Just prior to the strike vote being announced, General Secretary of Unite, Len McCluskey, wrote on September 9 to CEO David Brown that the union was launching an “international campaign” over the dispute. He was clear that this had nothing to do with uniting drivers in Manchester with those in Go Ahead’s workforce in the rest of the UK and globally. Instead he threatened to expose “your company’s behaviour to all of your stakeholders, partners and associates, including our significant political network in the Nordic countries, Germany and Australasia.”
The main demand to management at Go North West was for renewed collaboration. Unite executive officer, Sharon Graham, said, “Go North West’s managing director Nigel Featham has put the company on course for an unnecessary conflict. His actions could lead to lasting damage to the reputation of Go Ahead both throughout this country and overseas. Our message to the company is fair and simple—drop the disciplinary action against our union representative, drop your ‘fire & rehire’ threat and get around the negotiating table.”
Drivers everywhere have seen a worsening of their conditions, with an increased risk of being infected by COVID-19 and the lack of basic health and safety provision. Bus workers in Manchester must look at the pernicious role Unite have played in suppressing the struggle of their brothers and sisters in London, who have been fighting to defend their health, safety and very lives during the pandemic. To date 33 London bus workers have lost their lives due to COVID-19.
Last month, bus workers at Arriva and Metroline garages in London voted overwhelmingly in favour of industrial action in two consultative ballots. On August 7, drivers at Arriva North and Arriva South voted to strike for a “COVID payment.” The “yes” vote was more than 98 percent, with 1,675 voting in favour. Drivers were angered at having to work longer hours on Sunday rosters throughout the national lockdown, and only receiving lower Monday–Friday pay rates—effectively a huge wage cut for risking their lives as frontline workers. A separate ballot held a few days later at four Metroline West garages over the introduction of remote sign-on and a range of other health and safety issues received almost total backing among 523 drivers involved. At three garages, Alperton, Greenford and Willesden Junction, the vote was unanimous.
All these votes are being sat on by the union bureaucracy, who intend to do nothing. There have been a number of protests outside the Manchester Queens Road bus depot organised by officials from Manchester Trades Council, Labour’s Momentum group, and supporters of the pseudo-left Counterfire. Some buses have been delayed in leaving the garage and on several occasions the police have been called.
The purpose of these protests is to cover for Unite’s refusal to organise any real fightback.
To take forward the struggle against Go Ahead, bus drivers must organise themselves independently of the trade unions and their backers among the pseudo-left milieu. This demands the building of rank-and-file workers safety committees at every bus depot. These committees must start from the needs of workers and not the best way to keep the company profitable.
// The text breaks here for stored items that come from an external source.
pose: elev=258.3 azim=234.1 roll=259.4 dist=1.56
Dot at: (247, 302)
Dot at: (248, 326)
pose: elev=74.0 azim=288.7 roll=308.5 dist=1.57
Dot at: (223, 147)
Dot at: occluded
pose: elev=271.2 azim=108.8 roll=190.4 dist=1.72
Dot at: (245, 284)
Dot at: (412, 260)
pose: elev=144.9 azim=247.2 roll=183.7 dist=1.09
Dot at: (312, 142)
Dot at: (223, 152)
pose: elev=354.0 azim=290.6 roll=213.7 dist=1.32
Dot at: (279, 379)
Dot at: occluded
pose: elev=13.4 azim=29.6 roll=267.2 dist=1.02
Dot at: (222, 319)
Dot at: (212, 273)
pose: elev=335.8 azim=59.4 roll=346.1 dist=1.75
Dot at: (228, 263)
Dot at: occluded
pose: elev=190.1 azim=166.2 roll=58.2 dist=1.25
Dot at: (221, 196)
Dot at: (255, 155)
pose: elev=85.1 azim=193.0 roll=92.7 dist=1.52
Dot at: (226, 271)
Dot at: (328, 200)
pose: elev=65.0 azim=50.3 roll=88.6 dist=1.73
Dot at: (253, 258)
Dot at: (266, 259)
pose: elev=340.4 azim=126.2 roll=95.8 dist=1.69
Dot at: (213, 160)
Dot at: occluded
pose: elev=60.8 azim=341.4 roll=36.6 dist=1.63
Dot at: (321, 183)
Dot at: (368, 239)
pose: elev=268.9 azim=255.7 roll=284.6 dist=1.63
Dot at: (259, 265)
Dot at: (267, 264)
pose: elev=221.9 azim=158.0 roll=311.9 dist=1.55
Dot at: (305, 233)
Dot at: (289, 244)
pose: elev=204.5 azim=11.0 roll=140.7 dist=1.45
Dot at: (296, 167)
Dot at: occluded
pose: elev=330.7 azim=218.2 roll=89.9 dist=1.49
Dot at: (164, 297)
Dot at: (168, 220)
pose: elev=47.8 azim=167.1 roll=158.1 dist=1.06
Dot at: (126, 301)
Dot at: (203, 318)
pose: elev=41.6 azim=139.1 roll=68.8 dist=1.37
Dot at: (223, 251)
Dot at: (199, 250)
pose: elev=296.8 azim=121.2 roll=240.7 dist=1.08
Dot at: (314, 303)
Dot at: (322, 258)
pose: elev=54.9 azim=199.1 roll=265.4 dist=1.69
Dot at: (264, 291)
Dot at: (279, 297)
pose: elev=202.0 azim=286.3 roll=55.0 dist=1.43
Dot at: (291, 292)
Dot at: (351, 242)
Workers in Manchester should emulate the move by London bus drivers at a number of garages who this week set up the London Bus Drivers Rank-and-File Safety Committee. The main resolution passed by the drivers reads, “Independent action is needed because the trade unions work on behalf of the companies and the government in suppressing opposition from below. During the first wave of the pandemic, as COVID-19 was killing drivers, Unite joined with TfL and the bus companies to insist that PPE was ‘not recommended,’ pledging ‘industrial harmony.’ Members who criticised Unite’s actions were suspended from the union.”
The resolution concluded, “We call on fellow bus and transport workers at garages in London and beyond to stand with us in this fight. Help establish a network of rank-and-file committees to take this fight forward.”